_Actividad A_.
Copia sin cambios el fragmento del texto sobre Mastercard y Will Bank que comienza con las palabras "De acuerdo con" y termina con "después del colapso.".
_Actividad B_.
Indica si cada afirmación coincide con el texto sobre Mastercard y Will Bank, respondiendo sí o no y citando literalmente las palabras del texto que lo deciden: (i) Mastercard habría asumido alrededor de la mitad de los pagos pendientes de los usuarios de Will Bank. (ii) El Banco Central de Brasil ya se ha pronunciado públicamente sobre el caso. (iii) Mastercard adelantó los pagos únicamente con recursos propios.

_Texto del ejercicio_.
********

Mastercard tuvo que asumir pagos de varios millones de dólares (equivalentes a decenas de millones de euros) tras la quiebra del Banco Master, que provocó el colapso de Will Bank. Según el diario O Globo, la compañía se vio obligada a cubrir importes de transacciones realizadas por clientes de la fintech con distintos comerciantes en Brasil.
De acuerdo con las fuentes consultadas, los usuarios de Will Bank contaban con hasta R$ 5.000 millones (aproximadamente € 900 millones) en pagos pendientes en el momento de la liquidación de la entidad. Mastercard habría asumido cerca de la mitad de ese importe, correspondiente a las transacciones con vencimiento durante los primeros treinta días después del colapso.
En un comunicado oficial, la empresa explicó que adelantó los pagos previstos por su obligación regulatoria en el sistema de tarjetas, mayoritariamente con recursos propios, y que ahora aguarda el reembolso por parte del liquidante designado para el proceso de disolución del banco. El Banco Central de Brasil, responsable de nombrar al liquidante del caso, no ha emitido comentarios públicos al respecto hasta el momento.

********

_Listado de datos_.

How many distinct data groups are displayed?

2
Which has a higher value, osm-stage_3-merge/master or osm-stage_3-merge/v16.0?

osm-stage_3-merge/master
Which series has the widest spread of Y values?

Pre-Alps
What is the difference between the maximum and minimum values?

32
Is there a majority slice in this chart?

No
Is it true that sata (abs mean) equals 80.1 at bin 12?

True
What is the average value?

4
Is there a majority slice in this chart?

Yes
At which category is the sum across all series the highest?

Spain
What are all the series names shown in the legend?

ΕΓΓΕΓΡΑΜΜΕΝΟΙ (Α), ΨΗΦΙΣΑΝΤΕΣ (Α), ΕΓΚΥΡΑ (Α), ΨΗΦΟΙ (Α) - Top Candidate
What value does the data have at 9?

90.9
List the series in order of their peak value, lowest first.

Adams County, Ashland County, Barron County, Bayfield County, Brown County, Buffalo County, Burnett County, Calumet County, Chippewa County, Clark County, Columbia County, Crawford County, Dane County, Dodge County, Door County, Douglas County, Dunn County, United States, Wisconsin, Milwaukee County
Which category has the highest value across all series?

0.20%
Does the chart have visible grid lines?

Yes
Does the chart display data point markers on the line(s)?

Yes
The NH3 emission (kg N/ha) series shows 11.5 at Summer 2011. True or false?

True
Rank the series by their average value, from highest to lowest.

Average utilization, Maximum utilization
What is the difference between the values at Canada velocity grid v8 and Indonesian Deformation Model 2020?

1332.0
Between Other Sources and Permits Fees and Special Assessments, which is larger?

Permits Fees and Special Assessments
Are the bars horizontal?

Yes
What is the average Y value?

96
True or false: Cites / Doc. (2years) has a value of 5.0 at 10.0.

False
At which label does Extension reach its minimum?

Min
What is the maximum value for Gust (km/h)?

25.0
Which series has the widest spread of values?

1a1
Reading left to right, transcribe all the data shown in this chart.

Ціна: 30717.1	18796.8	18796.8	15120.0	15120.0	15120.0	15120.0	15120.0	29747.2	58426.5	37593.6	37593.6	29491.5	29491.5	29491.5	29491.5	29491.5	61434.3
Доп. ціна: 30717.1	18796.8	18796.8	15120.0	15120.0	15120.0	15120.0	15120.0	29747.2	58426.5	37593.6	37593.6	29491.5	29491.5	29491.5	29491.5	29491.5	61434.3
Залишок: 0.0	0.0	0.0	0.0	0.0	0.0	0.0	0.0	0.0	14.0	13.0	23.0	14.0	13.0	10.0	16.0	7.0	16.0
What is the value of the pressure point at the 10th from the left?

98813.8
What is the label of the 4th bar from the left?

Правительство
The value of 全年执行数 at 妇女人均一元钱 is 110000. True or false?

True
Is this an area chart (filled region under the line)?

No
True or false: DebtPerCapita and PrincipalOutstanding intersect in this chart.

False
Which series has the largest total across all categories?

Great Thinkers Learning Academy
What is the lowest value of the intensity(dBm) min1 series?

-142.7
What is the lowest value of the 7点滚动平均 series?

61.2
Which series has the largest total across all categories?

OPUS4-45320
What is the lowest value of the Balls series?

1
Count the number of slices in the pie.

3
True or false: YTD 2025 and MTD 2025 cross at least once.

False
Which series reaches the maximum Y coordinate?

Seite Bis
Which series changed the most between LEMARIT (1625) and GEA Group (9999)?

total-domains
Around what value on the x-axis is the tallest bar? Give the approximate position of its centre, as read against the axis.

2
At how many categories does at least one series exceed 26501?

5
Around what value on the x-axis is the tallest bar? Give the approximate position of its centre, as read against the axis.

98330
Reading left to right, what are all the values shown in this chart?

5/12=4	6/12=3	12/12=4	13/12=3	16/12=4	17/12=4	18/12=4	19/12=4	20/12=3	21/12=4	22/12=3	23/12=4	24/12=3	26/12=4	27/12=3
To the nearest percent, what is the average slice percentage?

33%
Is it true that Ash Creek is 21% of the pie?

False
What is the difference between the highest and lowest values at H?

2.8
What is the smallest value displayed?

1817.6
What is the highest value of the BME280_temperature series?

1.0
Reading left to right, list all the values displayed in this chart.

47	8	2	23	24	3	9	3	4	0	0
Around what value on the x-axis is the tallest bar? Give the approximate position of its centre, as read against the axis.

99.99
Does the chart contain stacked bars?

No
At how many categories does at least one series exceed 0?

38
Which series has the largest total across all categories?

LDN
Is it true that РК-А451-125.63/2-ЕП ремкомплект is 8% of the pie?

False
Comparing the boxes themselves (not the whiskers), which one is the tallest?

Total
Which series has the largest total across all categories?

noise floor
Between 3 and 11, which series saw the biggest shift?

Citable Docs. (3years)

********

_Respuesta A_.
De acuerdo con las fuentes consultadas, los usuarios de Will Bank contaban con hasta R$ 5.000 millones (aproximadamente € 900 millones) en pagos pendientes en el momento de la liquidación de la entidad. Mastercard habría asumido cerca de la mitad de ese importe, correspondiente a las transacciones con vencimiento durante los primeros treinta días después del colapso.

_Respuesta B_.
(i) Sí: "Mastercard habría asumido cerca de la mitad de ese importe".
(ii) No: "no ha emitido comentarios públicos al respecto hasta el momento".
(iii) No: "mayoritariamente con recursos propios".